Applications: confirmatory HIV diagnosis (bands to gp120, gp41, p24), detect neurocysticercosis Ab, TB meningitis Ab, size quantification.
Chemiluminescence Immunoassay
Antigen-Ab reaction triggers light-emitting chemical; automated, highly sensitive. Employed in drug susceptibility testing for Mycobacterium tuberculosis and many endocrine assays.
Immunoelectron Microscopy
- Immunoelectronmicroscopy – virions + Ab cluster; rotavirus, HAV detection in stool.
- Immunoenzyme EM – peroxidase-labelled Ab reveals tissue Ag ultrastructurally.
- Immunoferritin – ferritin-conjugated Ab gives electron-dense signal on Ag.
Practical & Ethical Considerations
- Select the assay balancing sensitivity, specificity, speed, cost, hazard (radioactivity) and equipment.
- Understand prozone/postzone to avoid false negatives.
- Cross-reactions mandate confirmatory testing (e.g., Western blot after ELISA for HIV).
- Laboratory professionals must ensure proper disposal of biohazard and radioactive materials.

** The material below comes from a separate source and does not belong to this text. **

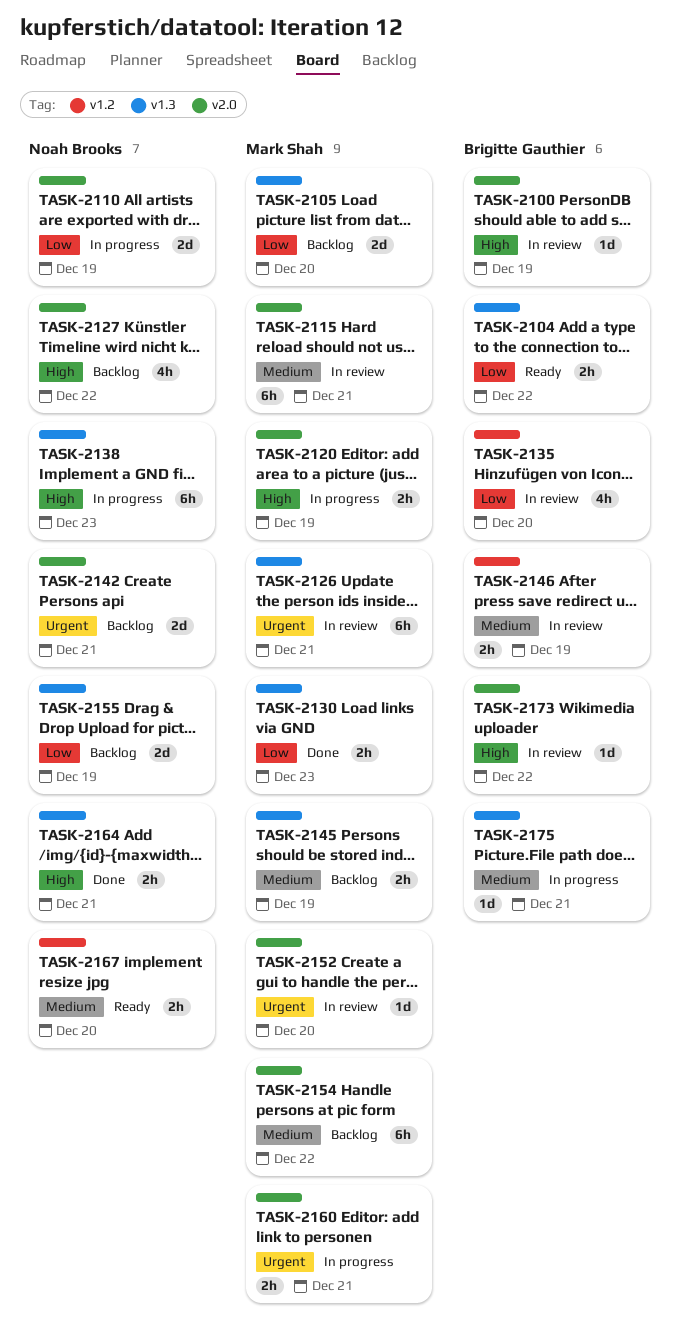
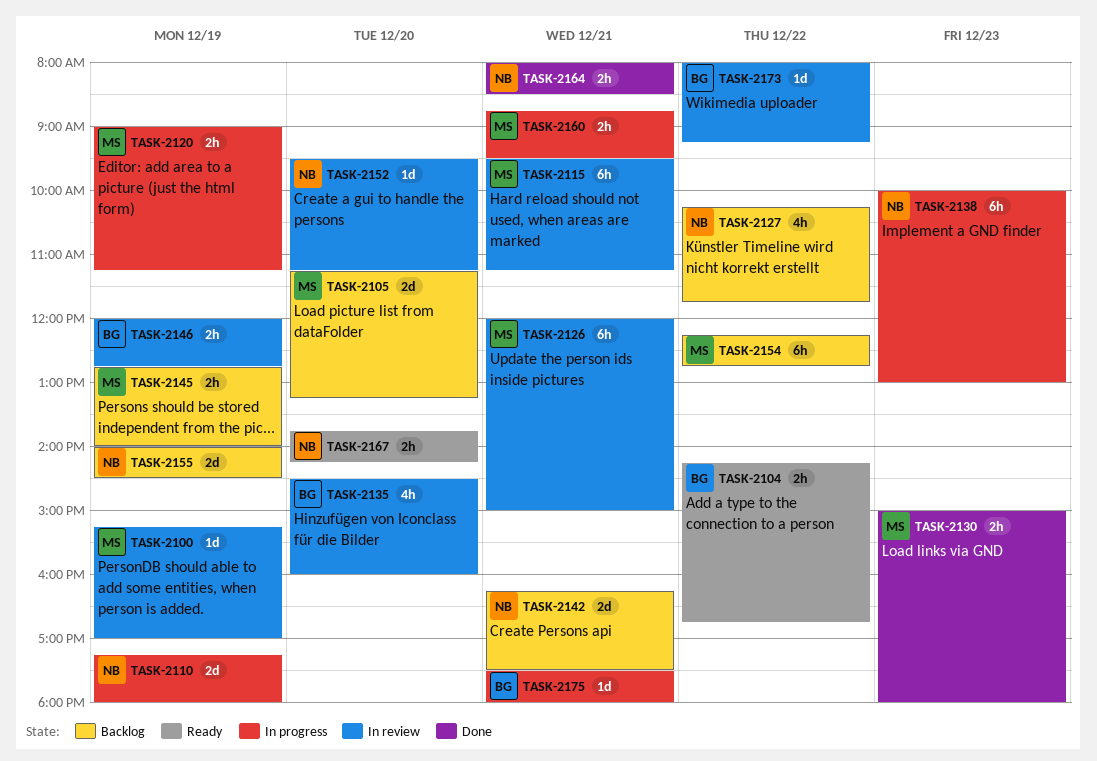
TASK-2100, owner: Brigitte Gauthier -> Mark Shah
TASK-2152, owner: Mark Shah -> Noah Brooks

Connections to Prior Knowledge and Clinical Relevance
- Builds on basic protein–ligand chemistry, diffusion laws (Graham’s law), electrochemistry (electrophoresis).
- Integral to blood banking, vaccine efficacy monitoring, transplantation typing and autoimmunity work-ups.
- Provides real-world examples of how molecular recognition translates into bedside diagnostics, reinforcing immunological principles of specificity and memory.